US CPI accelerated to 3.8% from 3.3% last month, while core inflation rose to 2.8% from 2.6%, both above expectations and signaling stickier price pressures. Energy prices jumped 3.8% in April and 17.9% year over year, with gasoline above $4.50 a gallon for the first time in four years after Middle East disruptions. The hotter data increases pressure on the Trump administration and may delay the next Fed rate cut.

Analysis

This is not just a rate-cut delay story; it is a margin-compression shock for cyclical consumer demand. When inflation outruns wage growth, the first-order hit is discretionary spending, but the second-order effect is a broader pullback in services consumption because transport and utility costs are non-optional. That creates a more durable slowdown than a typical food-and-energy spike, because households can’t easily substitute away from fuel at the pump. The biggest market implication is that the Fed’s reaction function likely shifts from “growth-sensitive” to “credibility-sensitive.” Sticky core inflation alongside still-resilient labor data raises the hurdle for easing even if headline momentum later fades, which keeps front-end yields elevated and compresses duration-sensitive multiples. That setup is particularly hostile to small caps, levered REITs, and any balance sheet that relies on near-term refinancing at lower policy rates. The geopolitical energy shock also has a nonlinear effect on global inflation expectations: if gasoline stays above $4.50 for several weeks, you should expect second-round pricing in airlines, parcel logistics, and food distribution, even before the direct CPI pass-through fully lands.
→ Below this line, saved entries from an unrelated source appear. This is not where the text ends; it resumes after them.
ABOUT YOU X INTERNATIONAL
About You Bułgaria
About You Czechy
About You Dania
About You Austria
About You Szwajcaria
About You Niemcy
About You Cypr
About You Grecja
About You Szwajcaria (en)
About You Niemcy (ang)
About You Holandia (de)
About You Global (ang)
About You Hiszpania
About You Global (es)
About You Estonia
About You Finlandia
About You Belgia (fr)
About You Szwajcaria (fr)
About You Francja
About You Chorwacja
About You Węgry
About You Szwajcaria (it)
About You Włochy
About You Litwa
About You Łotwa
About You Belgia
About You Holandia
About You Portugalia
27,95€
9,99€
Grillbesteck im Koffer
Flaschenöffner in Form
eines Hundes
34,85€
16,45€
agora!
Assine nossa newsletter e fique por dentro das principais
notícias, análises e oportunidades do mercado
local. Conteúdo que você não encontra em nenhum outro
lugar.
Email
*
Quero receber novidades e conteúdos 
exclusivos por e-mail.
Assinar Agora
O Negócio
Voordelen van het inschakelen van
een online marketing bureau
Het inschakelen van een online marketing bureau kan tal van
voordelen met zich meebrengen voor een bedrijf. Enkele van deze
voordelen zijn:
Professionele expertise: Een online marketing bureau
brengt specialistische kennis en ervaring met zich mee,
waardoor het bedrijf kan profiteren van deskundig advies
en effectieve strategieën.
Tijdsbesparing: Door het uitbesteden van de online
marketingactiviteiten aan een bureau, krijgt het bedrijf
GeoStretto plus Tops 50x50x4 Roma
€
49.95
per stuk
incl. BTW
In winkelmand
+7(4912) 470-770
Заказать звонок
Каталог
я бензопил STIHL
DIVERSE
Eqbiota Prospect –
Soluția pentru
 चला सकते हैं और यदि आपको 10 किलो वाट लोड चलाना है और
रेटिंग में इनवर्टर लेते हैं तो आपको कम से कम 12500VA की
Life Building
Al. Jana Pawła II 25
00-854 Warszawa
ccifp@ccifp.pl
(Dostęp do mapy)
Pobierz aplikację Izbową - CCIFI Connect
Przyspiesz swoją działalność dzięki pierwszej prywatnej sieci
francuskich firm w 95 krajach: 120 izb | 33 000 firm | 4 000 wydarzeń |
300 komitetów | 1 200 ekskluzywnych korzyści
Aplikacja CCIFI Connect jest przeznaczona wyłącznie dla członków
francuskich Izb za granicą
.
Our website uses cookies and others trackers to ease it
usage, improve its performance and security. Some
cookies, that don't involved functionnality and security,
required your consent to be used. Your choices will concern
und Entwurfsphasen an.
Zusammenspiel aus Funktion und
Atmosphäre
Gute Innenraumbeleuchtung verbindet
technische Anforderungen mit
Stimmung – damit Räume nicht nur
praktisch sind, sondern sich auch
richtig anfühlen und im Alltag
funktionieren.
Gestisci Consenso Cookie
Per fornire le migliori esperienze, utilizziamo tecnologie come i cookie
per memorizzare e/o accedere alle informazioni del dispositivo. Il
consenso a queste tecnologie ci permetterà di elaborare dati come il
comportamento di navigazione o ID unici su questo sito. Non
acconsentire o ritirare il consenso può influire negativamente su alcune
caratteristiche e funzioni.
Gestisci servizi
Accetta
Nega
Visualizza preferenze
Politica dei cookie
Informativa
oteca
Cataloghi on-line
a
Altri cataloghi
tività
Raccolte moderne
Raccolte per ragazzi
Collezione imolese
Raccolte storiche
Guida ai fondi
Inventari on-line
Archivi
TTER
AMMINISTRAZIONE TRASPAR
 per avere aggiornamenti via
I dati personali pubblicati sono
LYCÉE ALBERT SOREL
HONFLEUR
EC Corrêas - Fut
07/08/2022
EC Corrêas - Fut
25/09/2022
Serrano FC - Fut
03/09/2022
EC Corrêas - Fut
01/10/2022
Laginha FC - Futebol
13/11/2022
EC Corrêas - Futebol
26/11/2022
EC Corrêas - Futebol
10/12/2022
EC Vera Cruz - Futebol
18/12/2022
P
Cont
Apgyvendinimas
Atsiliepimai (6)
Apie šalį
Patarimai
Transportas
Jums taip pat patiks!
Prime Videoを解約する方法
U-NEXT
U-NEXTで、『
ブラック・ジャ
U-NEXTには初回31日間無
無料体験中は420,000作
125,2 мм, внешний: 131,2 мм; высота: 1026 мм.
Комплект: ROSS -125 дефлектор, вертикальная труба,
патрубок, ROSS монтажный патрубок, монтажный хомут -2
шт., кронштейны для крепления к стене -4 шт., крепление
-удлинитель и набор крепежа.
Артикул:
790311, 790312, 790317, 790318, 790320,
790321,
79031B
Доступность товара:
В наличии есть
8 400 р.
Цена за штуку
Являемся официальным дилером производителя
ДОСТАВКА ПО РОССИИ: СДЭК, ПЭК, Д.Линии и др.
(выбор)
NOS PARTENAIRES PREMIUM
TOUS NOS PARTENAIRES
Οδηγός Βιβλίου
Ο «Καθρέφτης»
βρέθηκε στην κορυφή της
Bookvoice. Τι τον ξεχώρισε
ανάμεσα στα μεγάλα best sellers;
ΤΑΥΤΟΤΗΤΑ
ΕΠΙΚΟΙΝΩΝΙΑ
The contrarian issue is that markets may be underestimating how quickly political pressure can flip from hawkish-on-energy to recession-risk; if consumer confidence breaks, the same inflation impulse can reverse into a demand destruction trade within 1-2 months. That makes the next print sequence more important than the current print. The likely overreaction is in assets that are already rate-cut contingent. If the market starts pricing a materially later easing cycle, the unwind should be sharper in the most crowded duration proxies than in equities with direct inflation linkage. Meanwhile, domestic political risk adds a policy-tail risk: if approval deterioration forces a de-escalation or strategic release, energy can mean-revert faster than consensus expects.